CONSIGNE:
Recopiez mot pour mot l'ensemble du texte ci-dessous sur le témoignage des enfants.

TEXTE:
+--

L’origine de cette disposition, en cause dans l’arrêt Khan, remonte à l’art. 25 de l’Acte de la preuve en Canada, 1893, L.C. 1893, ch. 31. Pour la première fois dans l’histoire du Canada, le Parlement légiférait sur l’habilité des enfants à témoigner. À l’époque, toutefois, et ce jusqu’en 1987, aucune disposition législative ne traitait de l’habilité à témoigner des adultes ayant une déficience intellectuelle. L’article 25 de cette loi prévoyait ce qui suit :
25. Dans toute procédure légale où l’on offrira un jeune enfant comme témoin, et si cet enfant, de l’avis du juge, juge de paix ou autre fonctionnaire présidant, ne comprend pas la nature d’un serment, le témoignage de cet enfant pourra être reçu, bien qu’il ne soit pas rendu sous serment, si, de l’avis du juge, juge de paix ou autre fonctionnaire présidant, selon le cas, cet enfant est doué d’une intelligence suffisante pour justifier la réception de son témoignage, et s’il comprend le devoir de dire la vérité.
2. Mais aucune cause ne sera décidée sur ce témoignage seul, et il devra être corroboré par quelque autre témoignage essentiel.

+--

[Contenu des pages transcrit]
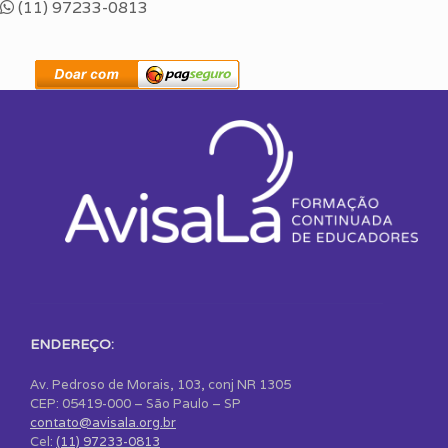
(11) 97233-0813
ENDEREÇO:
Av. Pedroso de Morais, 103, conj NR 1305
CEP: 05419-000 – São Paulo – SP
contato@avisala.org.br
Cel:
(11) 97233-0813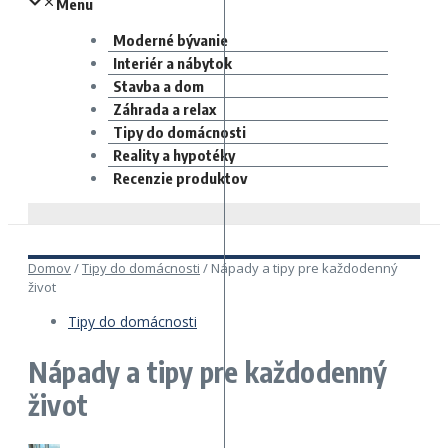
Menu
Moderné bývanie
Interiér a nábytok
Stavba a dom
Záhrada a relax
Tipy do domácnosti
Reality a hypotéky
Recenzie produktov
Domov
/
Tipy do domácnosti
/
Nápady a tipy pre každodenný
život
Tipy do domácnosti
Nápady a tipy pre každodenný
život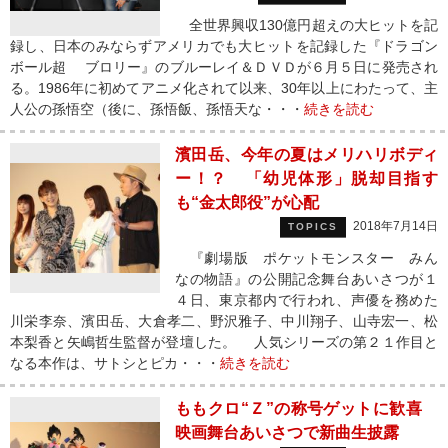
全世界興収130億円超えの大ヒットを記
録し、日本のみならずアメリカでも大ヒットを記録した『ドラゴン
ボール超 ブロリー』のブルーレイ＆ＤＶＤが６月５日に発売され
る。1986年に初めてアニメ化されて以来、30年以上にわたって、主
人公の孫悟空（後に、孫悟飯、孫悟天な・・・
続きを読む
濱田岳、今年の夏はメリハリボディ
ー！？ 「幼児体形」脱却目指す
も“金太郎役”が心配
2018年7月14日
TOPICS
『劇場版 ポケットモンスター みん
なの物語』の公開記念舞台あいさつが１
４日、東京都内で行われ、声優を務めた
川栄李奈、濱田岳、大倉孝二、野沢雅子、中川翔子、山寺宏一、松
本梨香と矢嶋哲生監督が登壇した。 人気シリーズの第２１作目と
なる本作は、サトシとピカ・・・
続きを読む
ももクロ“Ｚ”の称号ゲットに歓喜
映画舞台あいさつで新曲生披露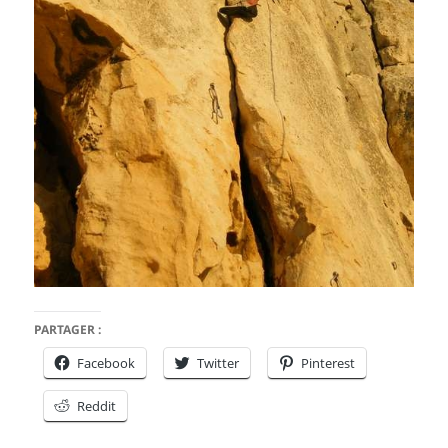
PARTAGER :
Facebook
Twitter
Pinterest
Reddit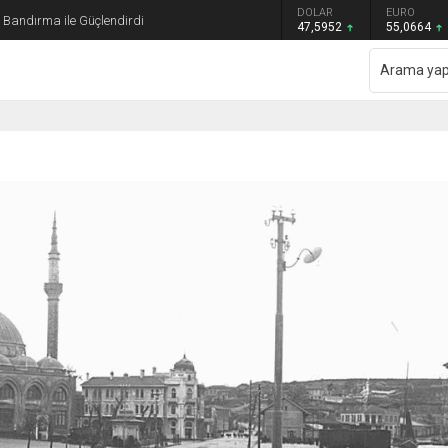
GRAM ALTIN
DOLAR
EURO
ı Bandırma ile Güçlendirdi
6.528,76
47,5952
55,0664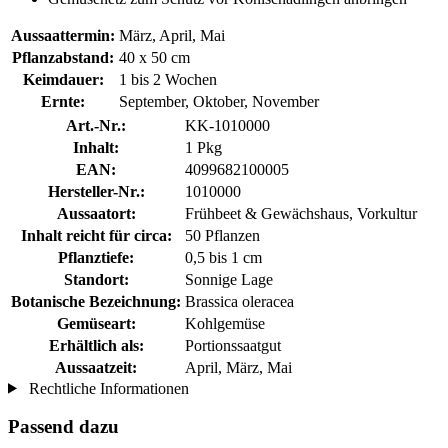
Aussaattermin:
März, April, Mai
Pflanzabstand:
40 x 50 cm
Keimdauer:
1 bis 2 Wochen
Ernte:
September, Oktober, November
Art.-Nr.:
KK-1010000
Inhalt:
1 Pkg
EAN:
4099682100005
Hersteller-Nr.:
1010000
Aussaatort:
Frühbeet & Gewächshaus, Vorkultur
Inhalt reicht für circa:
50 Pflanzen
Pflanztiefe:
0,5 bis 1 cm
Standort:
Sonnige Lage
Botanische Bezeichnung:
Brassica oleracea
Gemüseart:
Kohlgemüse
Erhältlich als:
Portionssaatgut
Aussaatzeit:
April, März, Mai
Rechtliche Informationen
Passend dazu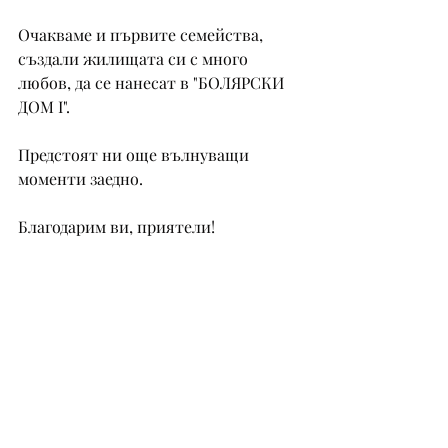
Очакваме и първите семейства, 
създали жилищата си с много 
любов, да се нанесат в "БОЛЯРСКИ 
ДОМ I".
Предстоят ни още вълнуващи 
моменти заедно.
Благодарим ви, приятели! 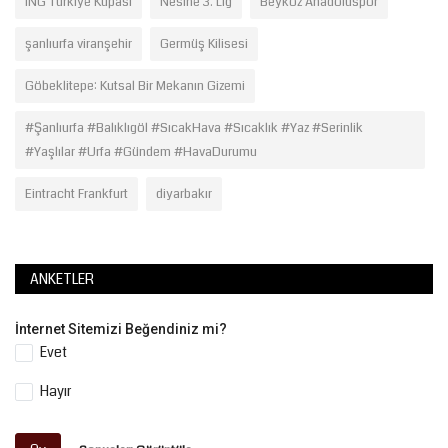
ING Türkiye Kupası
Nesine 3. Lig
Beykoz Anadoluspor
şanlıurfa viranşehir
Germüş Kilisesi
Göbeklitepe: Kutsal Bir Mekanın Gizemi
#Şanlıurfa #Balıklıgöl #SıcakHava #Sıcaklık #Yaz #Serinlik
#Yaşlılar #Urfa #Gündem #HavaDurumu
Eintracht Frankfurt
diyarbakır
ANKETLER
İnternet Sitemizi Beğendiniz mi?
Evet
Hayır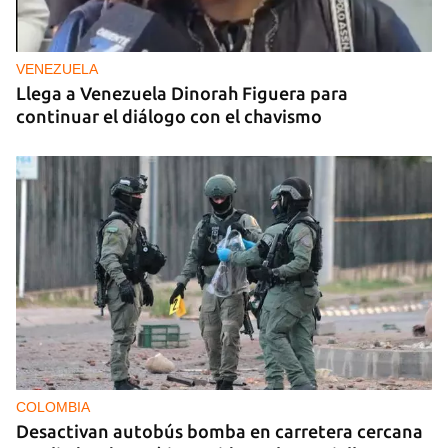
VENEZUELA
Llega a Venezuela Dinorah Figuera para
continuar el diálogo con el chavismo
COLOMBIA
Desactivan autobús bomba en carretera cercana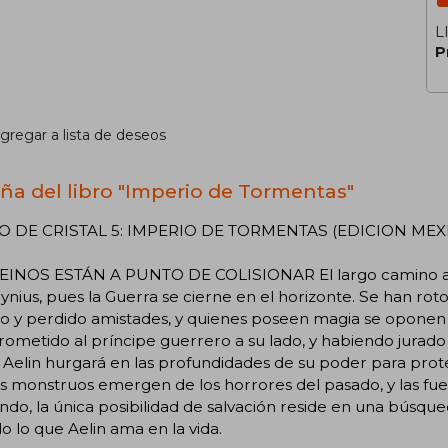
L
P
gregar a lista de deseos
ña del libro "Imperio de Tormentas"
 DE CRISTAL 5: IMPERIO DE TORMENTAS (EDICION MEX
EINOS ESTÁN A PUNTO DE COLISIONAR El largo camino al
ynius, pues la Guerra se cierne en el horizonte. Se han rot
o y perdido amistades, y quienes poseen magia se oponen 
metido al príncipe guerrero a su lado, y habiendo jurado f
, Aelin hurgará en las profundidades de su poder para pro
s monstruos emergen de los horrores del pasado, y las fu
do, la única posibilidad de salvación reside en una búsqu
o lo que Aelin ama en la vida.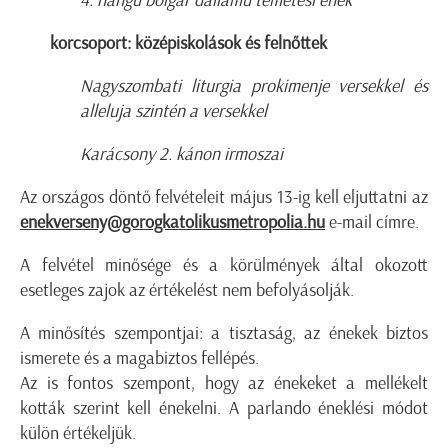
4. hangú bolgár dallamú temetési ének
korcsoport: középiskolások és felnőttek
Nagyszombati liturgia prokimenje versekkel és
alleluja szintén a versekkel
Karácsony 2. kánon irmoszai
Az országos döntő felvételeit május 13-ig kell eljuttatni az
enekverseny@gorogkatolikusmetropolia.hu
e-mail címre.
A felvétel minősége és a körülmények által okozott
esetleges zajok az értékelést nem befolyásolják.
A minősítés szempontjai: a tisztaság, az énekek biztos
ismerete és a magabiztos fellépés.
Az is fontos szempont, hogy az énekeket a mellékelt
kották szerint kell énekelni. A parlando éneklési módot
külön értékeljük.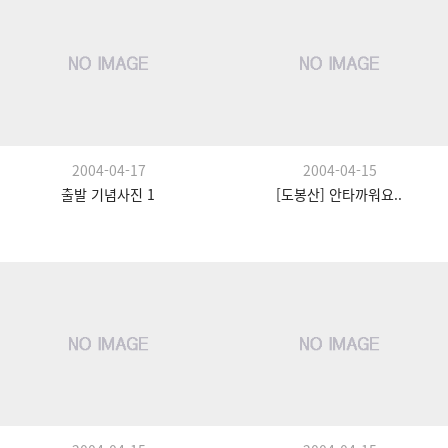
2004-04-17
2004-04-15
출발 기념사진 1
[도봉산] 안타까워요..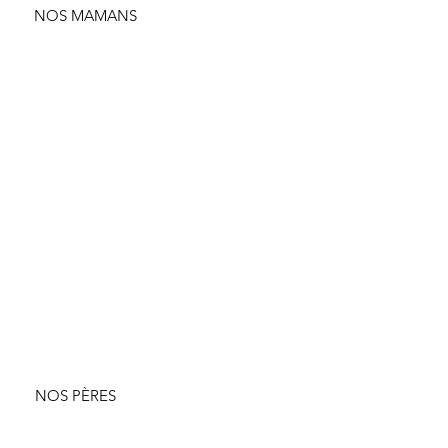
NOS MAMANS
NOS PÈRES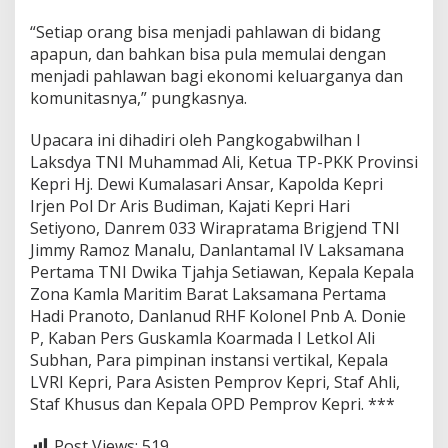
“Setiap orang bisa menjadi pahlawan di bidang
apapun, dan bahkan bisa pula memulai dengan
menjadi pahlawan bagi ekonomi keluarganya dan
komunitasnya,” pungkasnya.
Upacara ini dihadiri oleh Pangkogabwilhan I
Laksdya TNI Muhammad Ali, Ketua TP-PKK Provinsi
Kepri Hj. Dewi Kumalasari Ansar, Kapolda Kepri
Irjen Pol Dr Aris Budiman, Kajati Kepri Hari
Setiyono, Danrem 033 Wirapratama Brigjend TNI
Jimmy Ramoz Manalu, Danlantamal IV Laksamana
Pertama TNI Dwika Tjahja Setiawan, Kepala Kepala
Zona Kamla Maritim Barat Laksamana Pertama
Hadi Pranoto, Danlanud RHF Kolonel Pnb A. Donie
P, Kaban Pers Guskamla Koarmada I Letkol Ali
Subhan, Para pimpinan instansi vertikal, Kepala
LVRI Kepri, Para Asisten Pemprov Kepri, Staf Ahli,
Staf Khusus dan Kepala OPD Pemprov Kepri. ***
Post Views:
519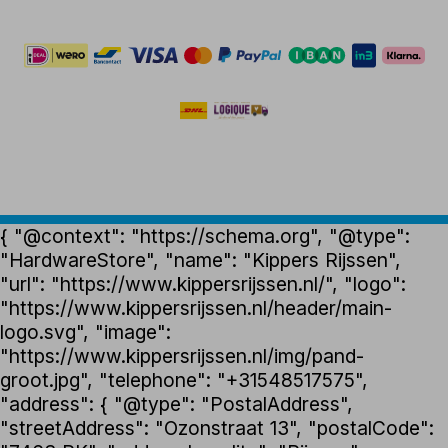
{ "@context": "https://schema.org", "@type":
"HardwareStore", "name": "Kippers Rijssen",
"url": "https://www.kippersrijssen.nl/", "logo":
"https://www.kippersrijssen.nl/header/main-
logo.svg", "image":
"https://www.kippersrijssen.nl/img/pand-
groot.jpg", "telephone": "+31548517575",
"address": { "@type": "PostalAddress",
"streetAddress": "Ozonstraat 13", "postalCode":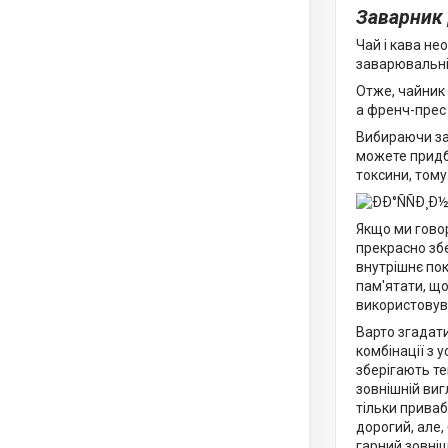
Заварник 
Чай і кава не
заварювальні 
Отже, чайник
а френч-прес 
Вибираючи зав
можете придб
токсини, тому
Якщо ми говор
прекрасно зб
внутрішнє пок
пам'ятати, що
використовув
Варто згадати
комбінації з 
зберігають те
зовнішній виг
тільки приваб
дорогий, але,
гарний зовніш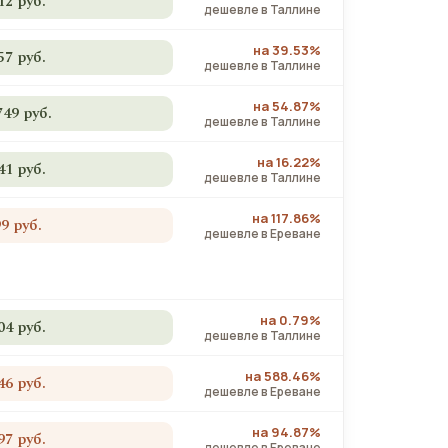
12 руб.
дешевле в Таллине
на 39.53%
57 руб.
дешевле в Таллине
на 54.87%
749 руб.
дешевле в Таллине
на 16.22%
41 руб.
дешевле в Таллине
на 117.86%
99 руб.
дешевле в Ереване
на 0.79%
04 руб.
дешевле в Таллине
на 588.46%
46 руб.
дешевле в Ереване
на 94.87%
97 руб.
дешевле в Ереване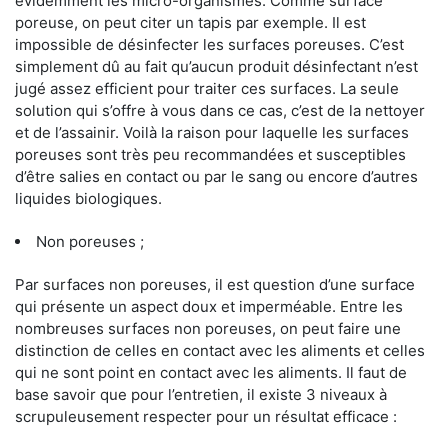
évidemment les micro-organismes. Comme surface
poreuse, on peut citer un tapis par exemple. Il est
impossible de désinfecter les surfaces poreuses. C’est
simplement dû au fait qu’aucun produit désinfectant n’est
jugé assez efficient pour traiter ces surfaces. La seule
solution qui s’offre à vous dans ce cas, c’est de la nettoyer
et de l’assainir. Voilà la raison pour laquelle les surfaces
poreuses sont très peu recommandées et susceptibles
d’être salies en contact ou par le sang ou encore d’autres
liquides biologiques.
Non poreuses ;
Par surfaces non poreuses, il est question d’une surface
qui présente un aspect doux et imperméable. Entre les
nombreuses surfaces non poreuses, on peut faire une
distinction de celles en contact avec les aliments et celles
qui ne sont point en contact avec les aliments. Il faut de
base savoir que pour l’entretien, il existe 3 niveaux à
scrupuleusement respecter pour un résultat efficace :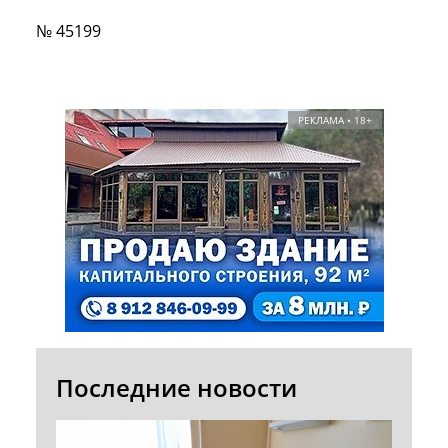
№ 45199
РЕКЛАМА • 18+
Последние новости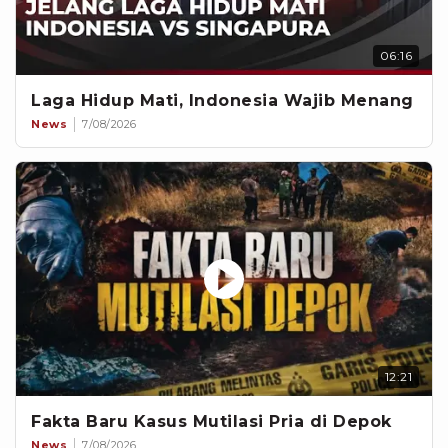
06:16
Laga Hidup Mati, Indonesia Wajib Menang
News
7/08/2026
12:21
Fakta Baru Kasus Mutilasi Pria di Depok
News
7/08/2026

+--

RÉPONSE:
L’origine de cette disposition, en cause dans l’arrêt Khan, remonte à l’art. 25 de l’Acte de la preuve en Canada, 1893, L.C. 1893, ch. 31. Pour la première fois dans l’histoire du Canada, le Parlement légiférait sur l’habilité des enfants à témoigner. À l’époque, toutefois, et ce jusqu’en 1987, aucune disposition législative ne traitait de l’habilité à témoigner des adultes ayant une déficience intellectuelle. L’article 25 de cette loi prévoyait ce qui suit :
25. Dans toute procédure légale où l’on offrira un jeune enfant comme témoin, et si cet enfant, de l’avis du juge, juge de paix ou autre fonctionnaire présidant, ne comprend pas la nature d’un serment, le témoignage de cet enfant pourra être reçu, bien qu’il ne soit pas rendu sous serment, si, de l’avis du juge, juge de paix ou autre fonctionnaire présidant, selon le cas, cet enfant est doué d’une intelligence suffisante pour justifier la réception de son témoignage, et s’il comprend le devoir de dire la vérité.
2. Mais aucune cause ne sera décidée sur ce témoignage seul, et il devra être corroboré par quelque autre témoignage essentiel.